START Source text
Multi-agent Pettingzoo Environment#

navground.learning.parallel_env

The environment base class

Bases: NavgroundBaseEnv, ParallelEnv[int, dict[str, ndarray[Any, dtype[Any]]] | ndarray[Any, dtype[Any]], ndarray[Any, dtype[Any]]]

This class describes an environment that uses a navground.sim.Scenario to generate and then simulate a navground.sim.World.

Actions and observations relates to one or more selected navground.sim.Agent.

We provide convenience functions to initialize the class parallel_env() and shared_parallel_env() to create the environment.

Parameters:
  • args (Any)

  • kwargs (Any)

Gets the action configuration for a (possible) agent

Parameters:

index (int) – The agent index

Returns:

The action configuration, or None if undefined.
END Source text
- Work task 1 -
List every parameter name given in the environment documentation, each with the type shown beside it.
- Work task 2 -
Please say whether each statement agrees with the environment documentation, answering yes or no and quoting the words that decide it.
(a) The environment uses a navground.sim.Scenario to generate a navground.sim.World.
(b) Actions and observations relate to exactly one agent.
(c) The action configuration can come back as None.
- Work task 3 -
Write the next part of the environment documentation, starting after its final line.
The records come from a separate source and are not part of the environment documentation.
START Source data
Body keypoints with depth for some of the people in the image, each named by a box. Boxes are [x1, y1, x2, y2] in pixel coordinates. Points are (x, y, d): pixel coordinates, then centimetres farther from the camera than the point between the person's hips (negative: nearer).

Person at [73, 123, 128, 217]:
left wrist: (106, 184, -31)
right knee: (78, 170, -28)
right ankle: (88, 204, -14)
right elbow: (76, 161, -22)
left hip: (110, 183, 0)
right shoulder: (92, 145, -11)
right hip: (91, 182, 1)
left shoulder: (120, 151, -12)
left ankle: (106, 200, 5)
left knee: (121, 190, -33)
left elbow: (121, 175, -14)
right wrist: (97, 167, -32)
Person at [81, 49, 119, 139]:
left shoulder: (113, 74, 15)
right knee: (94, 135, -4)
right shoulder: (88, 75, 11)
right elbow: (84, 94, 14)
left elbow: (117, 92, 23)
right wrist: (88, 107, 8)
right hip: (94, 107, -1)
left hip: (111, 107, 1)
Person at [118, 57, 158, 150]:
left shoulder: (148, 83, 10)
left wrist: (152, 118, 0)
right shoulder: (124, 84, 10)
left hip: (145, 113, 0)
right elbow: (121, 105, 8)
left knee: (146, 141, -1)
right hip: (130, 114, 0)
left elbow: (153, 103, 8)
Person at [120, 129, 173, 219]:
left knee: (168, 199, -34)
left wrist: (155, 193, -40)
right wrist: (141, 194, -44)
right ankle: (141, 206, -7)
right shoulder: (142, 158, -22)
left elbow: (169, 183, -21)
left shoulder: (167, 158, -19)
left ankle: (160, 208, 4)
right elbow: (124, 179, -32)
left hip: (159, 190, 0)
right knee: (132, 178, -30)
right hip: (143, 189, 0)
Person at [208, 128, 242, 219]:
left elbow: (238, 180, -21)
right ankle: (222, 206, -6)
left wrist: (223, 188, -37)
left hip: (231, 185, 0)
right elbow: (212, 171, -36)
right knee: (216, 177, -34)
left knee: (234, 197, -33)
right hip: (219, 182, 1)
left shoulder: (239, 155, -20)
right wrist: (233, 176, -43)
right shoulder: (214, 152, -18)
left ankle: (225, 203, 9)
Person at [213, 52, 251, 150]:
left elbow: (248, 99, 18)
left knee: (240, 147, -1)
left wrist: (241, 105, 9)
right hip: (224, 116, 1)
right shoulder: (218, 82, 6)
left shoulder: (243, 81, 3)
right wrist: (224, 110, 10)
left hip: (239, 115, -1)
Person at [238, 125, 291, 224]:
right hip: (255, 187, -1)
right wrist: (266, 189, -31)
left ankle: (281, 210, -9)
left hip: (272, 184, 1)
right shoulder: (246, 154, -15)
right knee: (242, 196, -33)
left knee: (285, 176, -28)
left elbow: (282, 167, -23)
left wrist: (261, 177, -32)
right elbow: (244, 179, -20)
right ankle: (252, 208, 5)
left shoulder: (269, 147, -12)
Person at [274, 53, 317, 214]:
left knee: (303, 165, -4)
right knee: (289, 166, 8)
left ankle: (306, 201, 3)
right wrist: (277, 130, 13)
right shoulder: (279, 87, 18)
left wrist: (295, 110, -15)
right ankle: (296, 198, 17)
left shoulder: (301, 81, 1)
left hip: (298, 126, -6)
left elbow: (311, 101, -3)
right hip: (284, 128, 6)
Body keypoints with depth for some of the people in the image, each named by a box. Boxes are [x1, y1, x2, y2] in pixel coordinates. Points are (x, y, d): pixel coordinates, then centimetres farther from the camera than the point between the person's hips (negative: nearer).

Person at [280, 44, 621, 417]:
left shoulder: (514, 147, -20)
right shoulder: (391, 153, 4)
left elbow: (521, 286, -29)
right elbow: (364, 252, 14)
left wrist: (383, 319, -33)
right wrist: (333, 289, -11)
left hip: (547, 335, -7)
END Source data
START Source data
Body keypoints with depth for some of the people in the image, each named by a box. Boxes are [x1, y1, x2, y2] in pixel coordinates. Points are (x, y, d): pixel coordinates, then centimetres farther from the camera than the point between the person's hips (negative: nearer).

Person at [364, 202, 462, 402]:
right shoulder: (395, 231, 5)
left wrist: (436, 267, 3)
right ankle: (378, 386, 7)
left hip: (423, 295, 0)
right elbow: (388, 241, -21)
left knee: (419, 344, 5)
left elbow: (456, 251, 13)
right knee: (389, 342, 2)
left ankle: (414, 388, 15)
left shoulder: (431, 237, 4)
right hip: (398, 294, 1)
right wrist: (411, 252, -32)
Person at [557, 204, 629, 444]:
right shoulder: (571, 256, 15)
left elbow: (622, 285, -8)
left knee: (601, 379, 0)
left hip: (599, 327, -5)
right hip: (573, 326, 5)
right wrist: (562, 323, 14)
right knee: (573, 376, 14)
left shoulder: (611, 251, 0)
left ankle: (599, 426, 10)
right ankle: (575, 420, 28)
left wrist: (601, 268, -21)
END Source data
START Source data
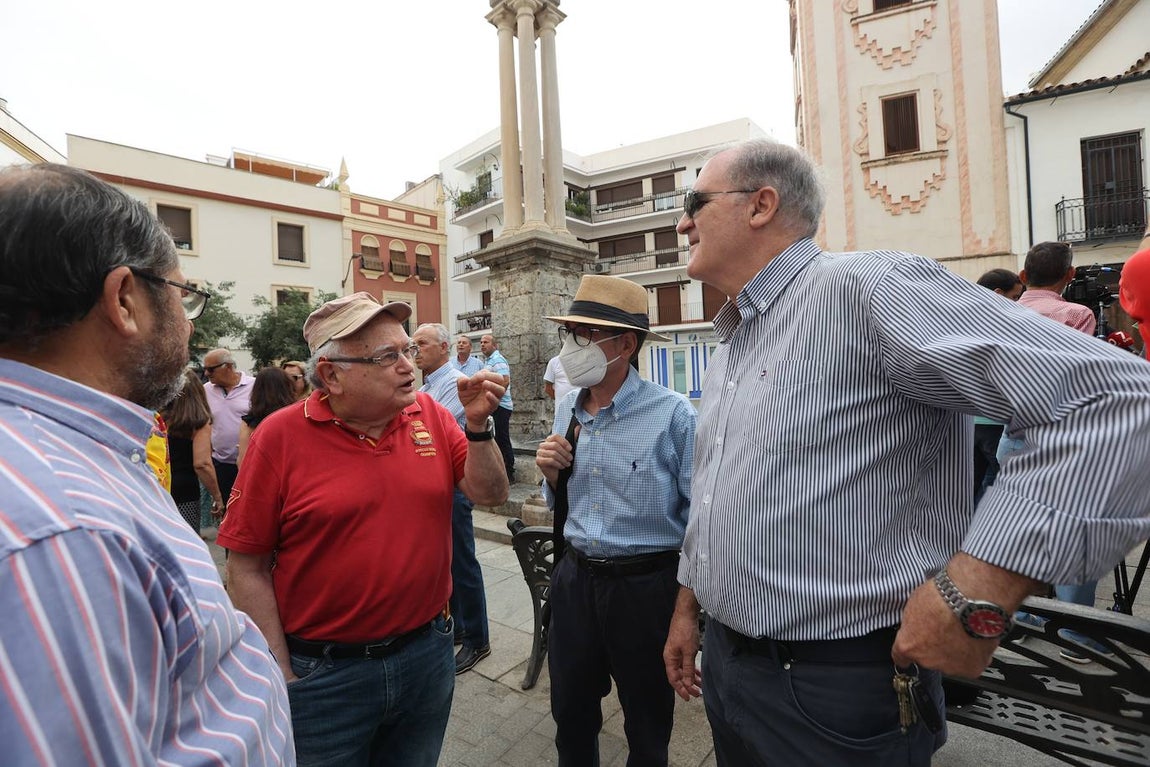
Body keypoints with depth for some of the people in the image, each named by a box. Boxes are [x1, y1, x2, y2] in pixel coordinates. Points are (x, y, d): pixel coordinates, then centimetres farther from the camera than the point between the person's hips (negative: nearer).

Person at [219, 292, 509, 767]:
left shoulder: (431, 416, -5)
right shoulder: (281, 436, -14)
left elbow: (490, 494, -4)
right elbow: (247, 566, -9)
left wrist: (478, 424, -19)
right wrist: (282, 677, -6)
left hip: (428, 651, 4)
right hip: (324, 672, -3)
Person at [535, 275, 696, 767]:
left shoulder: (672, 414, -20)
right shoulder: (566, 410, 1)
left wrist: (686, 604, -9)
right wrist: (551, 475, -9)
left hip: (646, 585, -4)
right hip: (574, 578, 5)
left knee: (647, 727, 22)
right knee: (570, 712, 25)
END Source data
- Task result 1 -
args (Any), kwargs (Any), index (int)

- Task result 2 -
(a) Yes: "uses a navground.sim.Scenario to generate and then simulate a navground.sim.World"
(b) No: "Actions and observations relates to one or more selected navground.sim.Agent."
(c) Yes: "The action configuration, or None if undefined."

- Task result 3 -
Return type:

ActionConfig | None

Load the class from the JSON representation

Parameters:

value (Mapping[str, Any]) – A JSON-able dict

Returns:

An instance of the class

Return type:

Self

Convert action to navground command for a (possible) agent

Parameters:
  • index (int) – The agent index

  • action (Action) – The action

  • time_step (float) – The time step

Returns:

A control command or None if no agent is configured at the given index.

Return type:

Twist2 | None

A policy that returns the action computed by the navground agent.

Returns:

The policy.

Parameters:

index (int)

Return type:

InfoPolicy

Gets the observation configuration for a (possible) agent

Parameters:

index (int) – The agent index

Returns:

The observation configuration, or None if undefined.

Return type:

ObservationConfig | None

Conforms to pettingzoo.utils.env.ParallelEnv.reset().

It samples a new world from a scenario, runs one dry simulation step using navground.sim.World.update_dry(). Then, it converts the agents states to observations. and the commands they would actuate to actions, which it includes in the info dictionary at key “navground_action”`.

Parameters:
Return type:

tuple[dict[int, dict[str, ndarray[Any, dtype[Any]]] | ndarray[Any, dtype[Any]]], dict[int, dict[str, ndarray[Any, dtype[Any]]]]]

Conforms to pettingzoo.utils.env.ParallelEnv.step().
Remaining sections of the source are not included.